Cardiovascular disease (CVD) burden is increasing faster in developing countries, where it also occurs earlier in life [92-94]. Compared with migrants from other countries, Indian American people had the highest prevalence of overweight and were less physically active [95]. Further, chronic stress heightens risk for CVD [96]. Because racial or ethnic minorities face unique stressors (eg, acculturative stress and racial discrimination), the proposed study aims to test whether these experiences are linked to the presence of MRI markers of vascular pathology, and in the future, extend these findings to Alzheimer-related pathology. Disparities in Alzheimer disease and dementia are hypothesized to persist because immigrants have depleted resources to adapt to risks and brain pathology. Interventions aimed at vascular risks may prevent Alzheimer disease and dementia, especially in migrant and native US populations with high rates of CVD or unfavorable metabolic profiles.

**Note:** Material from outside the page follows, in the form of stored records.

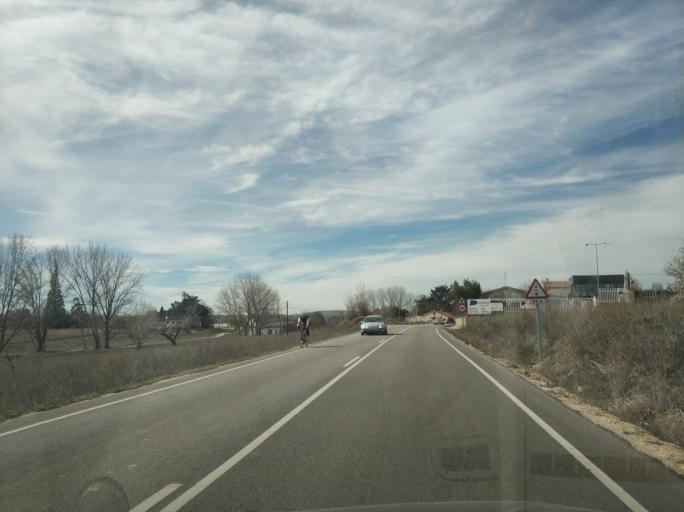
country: ES
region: Castille and Leon
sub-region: Provincia de Salamanca
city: Cabrerizos
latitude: 40.9726
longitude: -5.6200
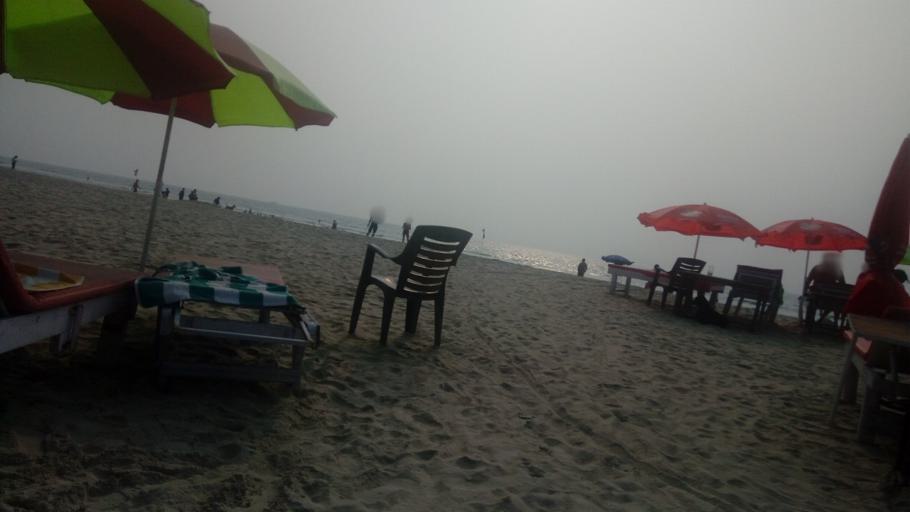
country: IN
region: Goa
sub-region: South Goa
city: Benaulim
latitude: 15.2575
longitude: 73.9189
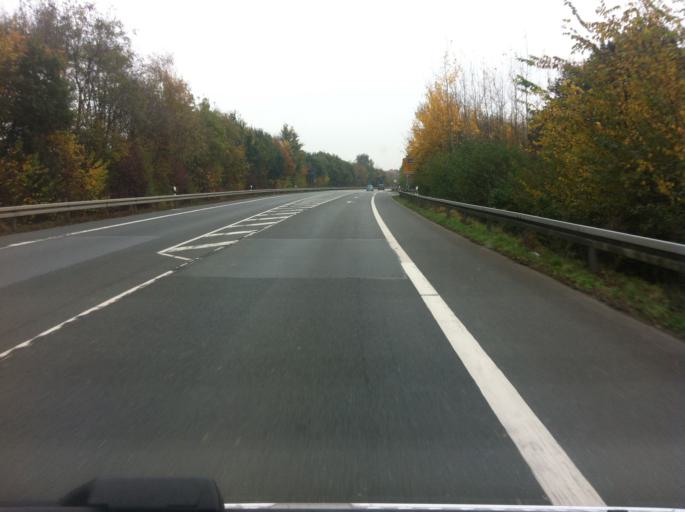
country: DE
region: North Rhine-Westphalia
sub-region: Regierungsbezirk Munster
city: Gescher
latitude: 51.9399
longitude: 7.0274
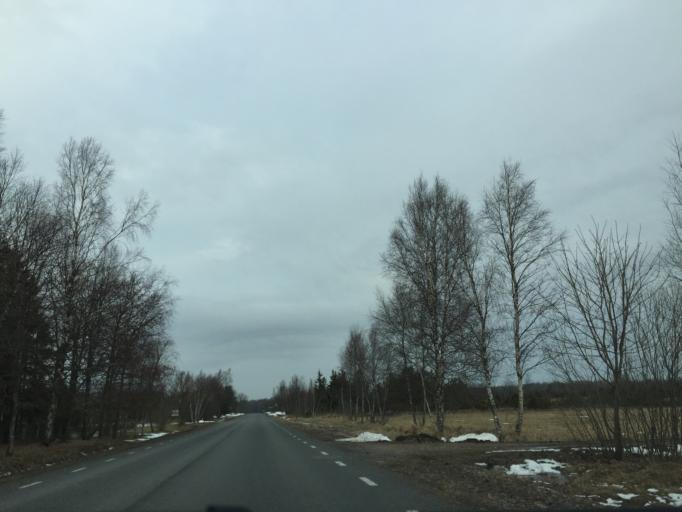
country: EE
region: Saare
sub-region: Kuressaare linn
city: Kuressaare
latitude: 58.4596
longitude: 22.2389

The proposed study has several strengths. Most notably, our study is a first-of-its-kind study of cognition in first-generation Kerala American immigrants, and our previous KES study cohort will allow us to make cross-national comparisons. Furthermore, we will examine a breadth of factors related to immigration and culture, coping and resilience mechanisms, biological aging, and vascular aging to better understand the impact of migration on health. We also plan to create a biorepository for future biological studies. Finally, while our aims in this study are cross-sectional, we also propose longitudinal follow-up as a foundation for future studies of causality of Alzheimer disease and dementias, and this study provides the foundation for longitudinal epidemiological and biological studies of immigrant Asian American health in the United States.
Conclusion
The AKKARE study will provide an in-depth understanding of migration effects on cognitive health in the Kerala American population, and shed light on underlying biological pathways and mechanisms, and interrelationships of biological and migrant related sociocultural factors. This research will have a major impact on our understanding of migrant health and Alzheimer risk among the fast-growing US population segment of Indian American individuals and lay the groundwork for future interventions to maintain cognitive health in other US immigrant populations.